Like it's always interesting

by Dreamerealist_

25 comments
  1. Reminds me of the 90s. Literally every bus and tube was battered inside.

  2. Context before any comments come through about “managed decline”, “lack of care”, “whats happening to this country” or similar:

    Most original Bakerloo Line 72TS (shown) are life expired and have components are worn beyond repair. The company who constructed them (Metro-Camel) has long since been dissolved. Therefore new parts cannot be ordered. Previously parts were stripped from old Victoria Line 68TS, removed from service in 2009. Normally graffitied trains would be kept to be cleaned, then go out, but that supply is now running low as the trains were expected to be replaced in this decade. Without government funding:

    TfL is at a conundrum. It either has to decide whether to:

    a) send all the trains out graffitied, running a full timetable and put reliability over presentation

    or

    b) pull back some or all trains for cleaning, potentially leading to temporary line closure, putting presentation over reliability.

    TfL have correctly chosen A, as b can cause reputations damage to the line that sticks for a long time. People will complain and a stereotype will stick if trains are pulled out of service, making more people less likely to use the line in the future out of fear of being late, lost etc. Whereas presentation can be fixed far easier in the long term.

  3. Yet at the same time they’re talking about expanding the Tube network. You’d think they’d allocate existing resources to maintain the existing one first but I guess that’s not exciting and glamorous enough. If possible I use the bus, and reading this hasn’t done anything to change my mind. It sounds like the only thing likely to change this situation is a major accident to attract people’s attention to the neglect.

  4. Kinda reminds me of those pictures you’d see on Instagram of the NYC Metro in the 70s

  5. They wouldnt do this in Dubai…

    Perhaps we should take some of their advice on dealing with criminals.

  6. I know I’ll get downvoted, but to be honest I do like the aesthetic of tagging.

    They’ve had the courtesy not to tag the information boards which is good.

  7. Honestly?

    Give me one tube line covered in graffiti and keep the rest clean.

    Would be cool to ride it every now and then.

    Or daily if it was my daily.

  8. What are we meant to be getting outraged about here? It’s a train with a couple of tags on it. This would be positively untouched by the standards of public transport in a lot of other European cities (as most London trains are). 

  9. Queen’s Park train time display my favourite – everything’s “on time” yeah right

  10. I was on the Bakerloo line on Monday, 3 dudes around 25-30 yrs old casually walking down the train using marker pens to write their names over and over again.

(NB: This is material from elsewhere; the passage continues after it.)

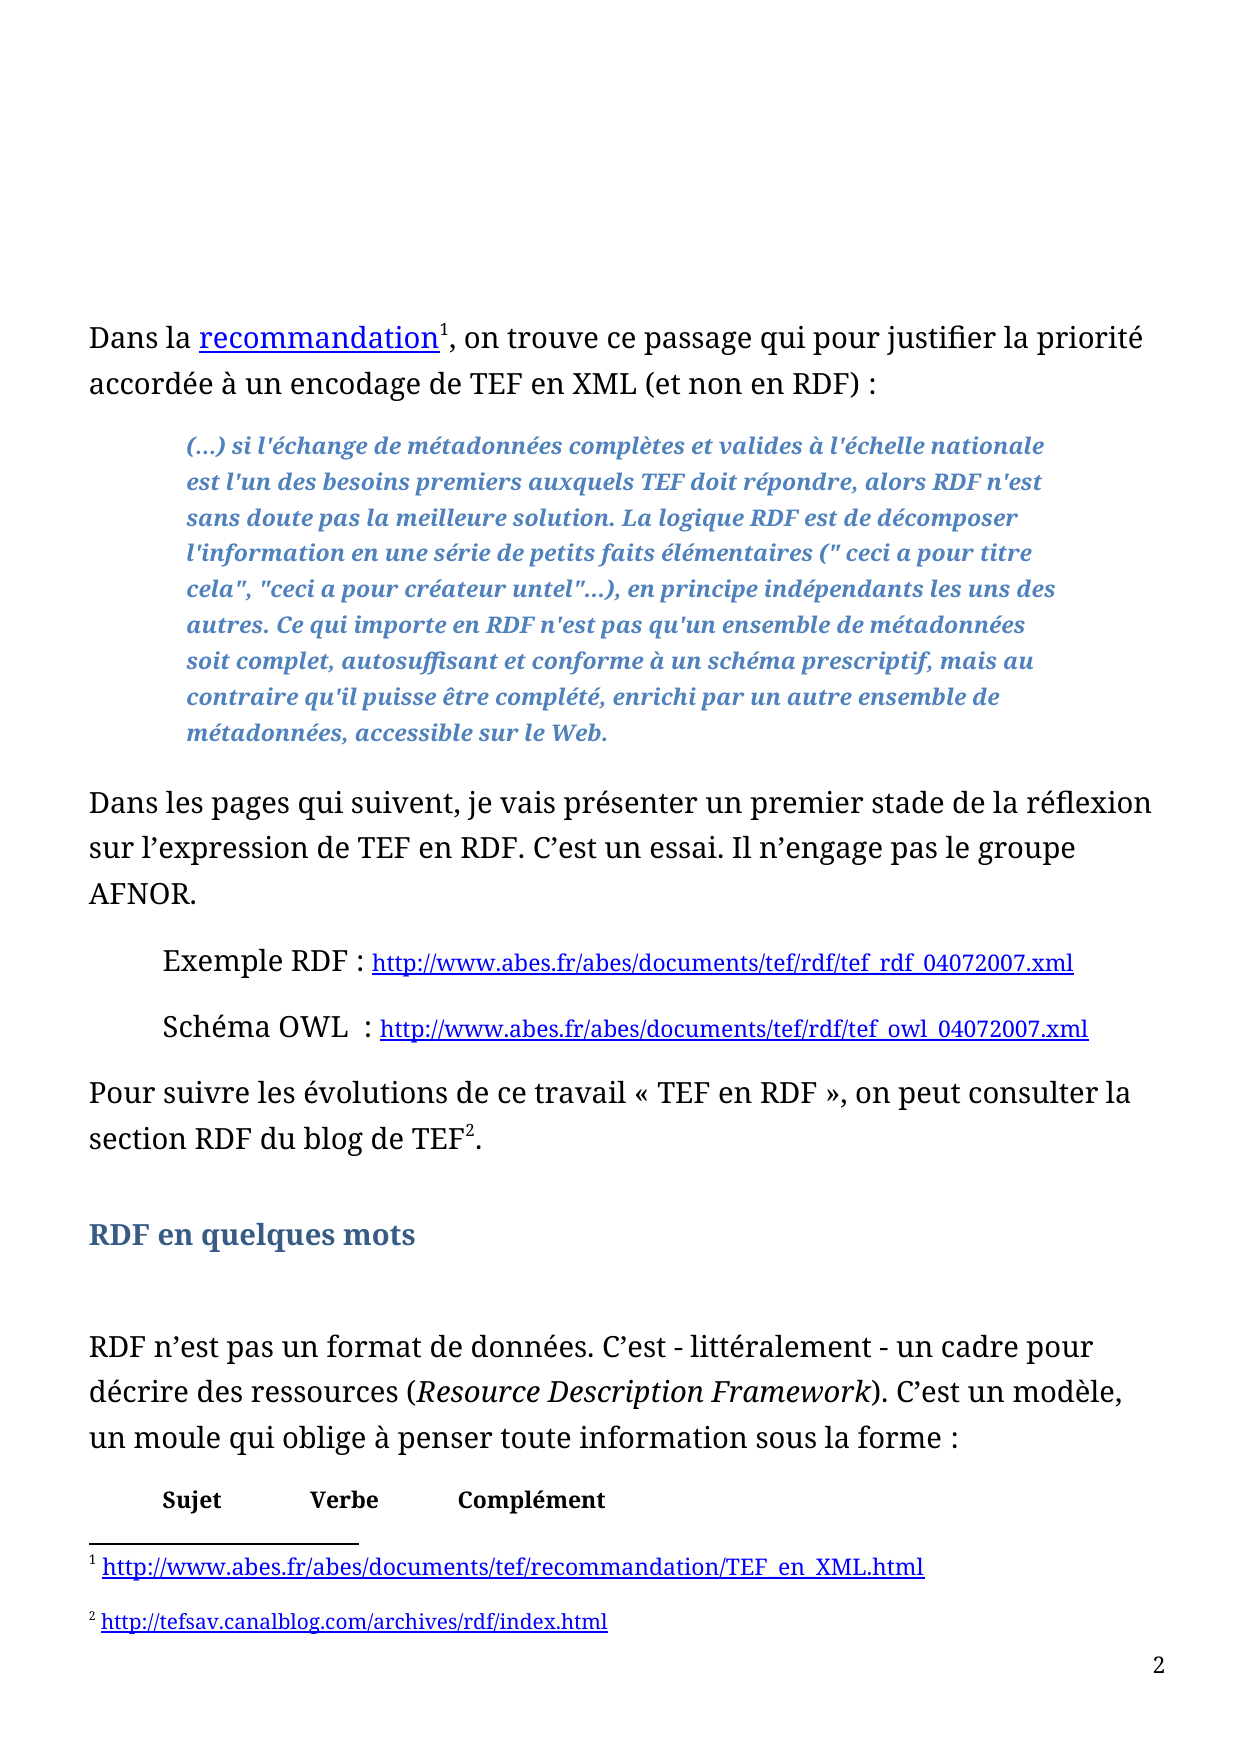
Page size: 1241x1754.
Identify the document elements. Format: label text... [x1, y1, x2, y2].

Always assumed it was 10-16 yr olds doing it. You would think by 30 they would at least have some artistic style.

  11. Why do middle class adult **men** of Waitrose & Surrey descent do this? Is it their only way of ‘rebelling’? Someone please explain this phenomenon to me

  12. Love it, reminds me of the Taking of Pelham 123 / other films set in the NY subway in the 70s. Always enjoy the Bakerloo

  13. I like it tbh, the bakerloo line trains aren’t
    pretty. The graffiti gives it some personality and reminds me of NYC subway trains in the 80s.

  14. The 72 Stock are currently going through another mid-life refresh. I assume the graffiti on this unit will be removed when its turn arrives.

  15. Seems to go round in cycles. Buses were like this, upstairs, in some parts of London in the late 70s. Then they weren’t. Then in the late 90s/ early 2000s they were again but with etching rather than ink (just like before, the worst of it was South of the River). Then and ever since they weren’t. The tube was bad in the late 80s and first half of the 90s. Then, after an initial cleanup (and new trains on several lines), a big time proper clampdown on graffiti even along railway lines was done for the Olympics. Which continued quite a while afterwards, maybe up to COVID. Now …TfL don’t have vast resources, and London has its worst Mayor so far, so the squalor was increase until someone takes responsibility for sorting it out.

  16. Insides gettin smashed again? Haven’t been in London for a while great to see it back. Feels just like the 90s 

  17. I’d be in favour of more surveillance to try and prevent this sort of thing

  18. Mind the Gap between the fare you pay and the Quality of service you get!